I will just add that Slurm has wrappers for the common PBS user
commands, recognizes the #PBS options in the batch scripts, and can
set PBS environment variables as well.
The conversion should be relatively transparent to users using the
appropriate Slurm plugins and packages.
Moe Jette
SchedMD
Quoting Chris Read <[email protected]>:
After trying a few job managers and slurm configurations we've settled
on a single partition with a hand full of QOS defined. We use the QOS
for time limits and giving specific classes of jobs higher priority. 2
QOS get most of the jobs, and we use FairShare to keep everyone happy.
We have everything in a single group right now, but from what I can
see it should scale out nicely to multiple groups too.
On the flip side though I have no experience at all of PBS...

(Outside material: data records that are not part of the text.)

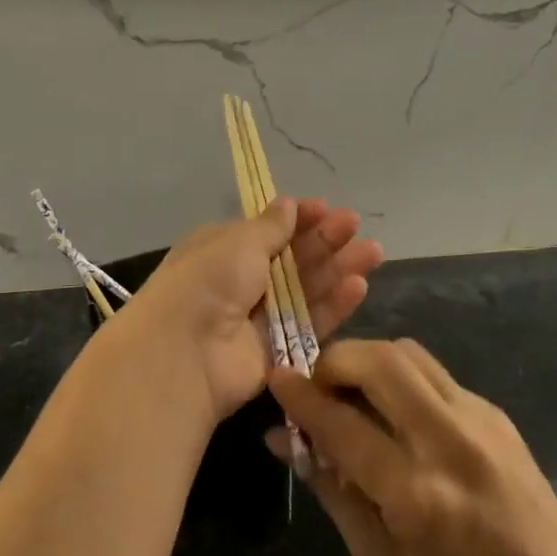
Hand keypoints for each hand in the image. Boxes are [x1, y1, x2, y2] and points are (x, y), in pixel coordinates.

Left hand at [122, 199, 383, 423]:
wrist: (184, 352)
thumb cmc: (208, 281)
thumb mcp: (239, 242)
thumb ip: (271, 227)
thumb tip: (289, 203)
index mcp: (224, 249)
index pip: (268, 230)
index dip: (298, 219)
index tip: (326, 208)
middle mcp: (242, 281)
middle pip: (292, 258)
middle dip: (324, 241)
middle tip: (355, 226)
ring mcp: (260, 318)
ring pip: (306, 290)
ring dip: (337, 269)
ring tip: (372, 252)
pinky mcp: (278, 351)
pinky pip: (309, 325)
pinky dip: (333, 306)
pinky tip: (359, 286)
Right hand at [268, 339, 556, 555]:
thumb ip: (328, 488)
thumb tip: (281, 439)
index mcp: (414, 493)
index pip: (342, 424)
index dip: (301, 396)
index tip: (276, 375)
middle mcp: (446, 442)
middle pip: (379, 363)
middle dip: (336, 359)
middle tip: (318, 379)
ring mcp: (476, 418)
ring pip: (407, 353)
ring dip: (368, 358)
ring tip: (352, 386)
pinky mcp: (493, 409)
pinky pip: (433, 372)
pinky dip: (400, 376)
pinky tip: (395, 407)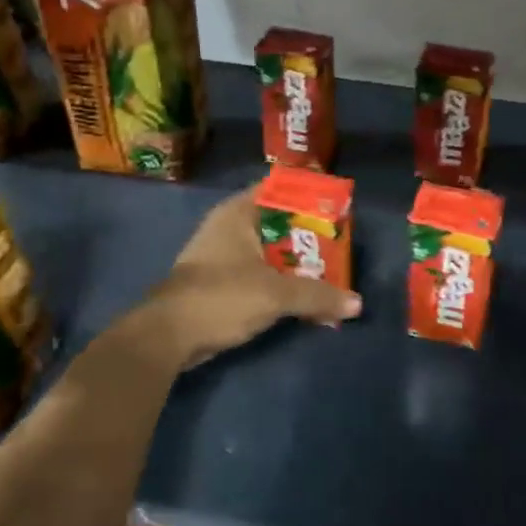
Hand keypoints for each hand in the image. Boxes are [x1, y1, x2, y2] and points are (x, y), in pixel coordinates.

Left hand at [143, 184, 362, 369]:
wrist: (168, 337)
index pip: (279, 188)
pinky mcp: (222, 283)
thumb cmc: (221, 297)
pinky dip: (283, 282)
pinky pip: (262, 274)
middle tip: (343, 244)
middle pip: (279, 222)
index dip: (309, 193)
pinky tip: (306, 297)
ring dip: (298, 263)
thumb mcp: (276, 294)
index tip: (337, 205)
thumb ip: (317, 295)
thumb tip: (357, 304)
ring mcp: (224, 256)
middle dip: (310, 235)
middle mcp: (230, 227)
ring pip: (271, 251)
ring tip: (333, 272)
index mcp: (239, 213)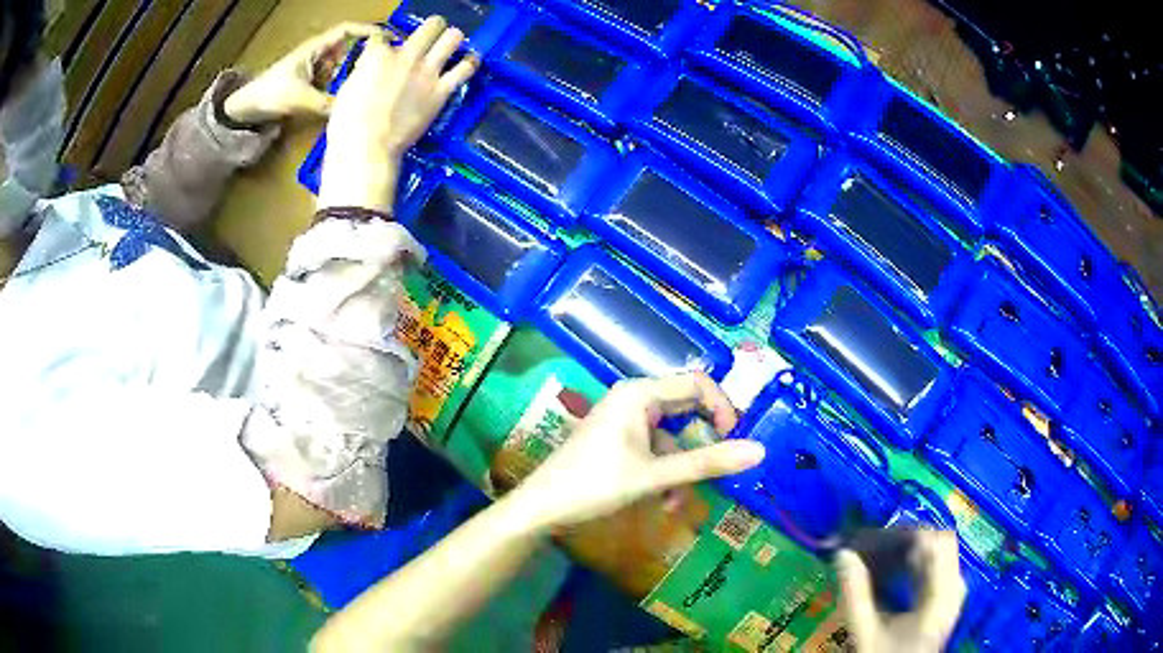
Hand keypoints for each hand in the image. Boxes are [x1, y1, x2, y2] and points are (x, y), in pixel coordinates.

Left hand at [222, 23, 377, 123]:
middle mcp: (318, 54)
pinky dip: (340, 87)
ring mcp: (313, 68)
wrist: (247, 107)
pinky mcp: (309, 82)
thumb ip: (326, 104)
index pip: (347, 30)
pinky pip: (332, 81)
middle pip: (349, 48)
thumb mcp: (301, 98)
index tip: (387, 39)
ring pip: (341, 66)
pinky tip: (346, 99)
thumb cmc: (271, 93)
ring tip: (367, 86)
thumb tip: (351, 110)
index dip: (367, 31)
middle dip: (364, 56)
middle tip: (382, 69)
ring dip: (351, 74)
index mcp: (316, 48)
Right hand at [319, 17, 477, 211]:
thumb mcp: (347, 89)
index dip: (382, 42)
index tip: (383, 49)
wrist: (367, 147)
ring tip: (451, 42)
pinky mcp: (441, 92)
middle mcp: (406, 56)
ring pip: (452, 39)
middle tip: (430, 35)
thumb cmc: (347, 123)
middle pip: (430, 27)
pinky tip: (471, 60)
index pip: (382, 36)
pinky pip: (464, 70)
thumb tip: (370, 67)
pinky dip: (470, 62)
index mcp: (378, 55)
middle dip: (431, 27)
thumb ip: (363, 72)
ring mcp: (426, 72)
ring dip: (453, 38)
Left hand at [513, 374, 766, 530]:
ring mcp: (625, 419)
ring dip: (683, 467)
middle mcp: (634, 398)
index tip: (737, 440)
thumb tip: (760, 451)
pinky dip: (665, 471)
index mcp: (641, 394)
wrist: (542, 507)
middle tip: (723, 466)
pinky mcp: (619, 439)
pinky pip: (655, 448)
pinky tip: (665, 502)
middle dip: (704, 442)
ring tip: (681, 502)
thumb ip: (708, 463)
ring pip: (672, 436)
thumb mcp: (656, 475)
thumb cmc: (596, 485)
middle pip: (686, 409)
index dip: (724, 408)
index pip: (698, 384)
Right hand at [835, 530, 967, 652]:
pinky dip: (912, 562)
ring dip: (907, 550)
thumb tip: (842, 554)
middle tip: (870, 545)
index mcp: (942, 594)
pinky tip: (890, 570)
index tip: (870, 538)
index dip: (904, 533)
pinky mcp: (945, 598)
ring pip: (937, 552)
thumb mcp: (865, 633)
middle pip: (938, 543)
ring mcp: (952, 592)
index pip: (935, 542)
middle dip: (904, 539)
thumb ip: (855, 595)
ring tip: (875, 555)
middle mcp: (955, 587)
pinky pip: (935, 566)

On Thu, Jan 9, 2014 at 9:34 AM, Bill Wichser <[email protected]> wrote:
After years and years of PBS use, it is time to modernize. Speaking with a
few of the developers at SC13 we have started the switch on two new clusters
soon to be deployed and will not install Torque/Moab on these but will
attempt Slurm instead.
Naturally, things are quite different. I've managed to implement the
job_submit.lua script to emulate a routing queue similar to PBS keyed on job
request time.
But instead of trying to simply convert what I have with my current setup,
maybe there is a better way. For instance, a single partition and a QOS
defined for time_limit lengths instead. Obviously there are many ways to
skin the cat the same as there are for other resource managers/schedulers.
What I am hoping to find is just some solid advice, from you folks who are
running Slurm. I need some fairshare stuff for groups and limits for users
and total jobs of length T and that's about it for now. And while this
could all be implemented in a variety of ways, is there something I should
be aware of in the overall layout to make this easier down the road or
should I just continue to port things from the years of doing PBS?
Sincerely,
Bill Wichser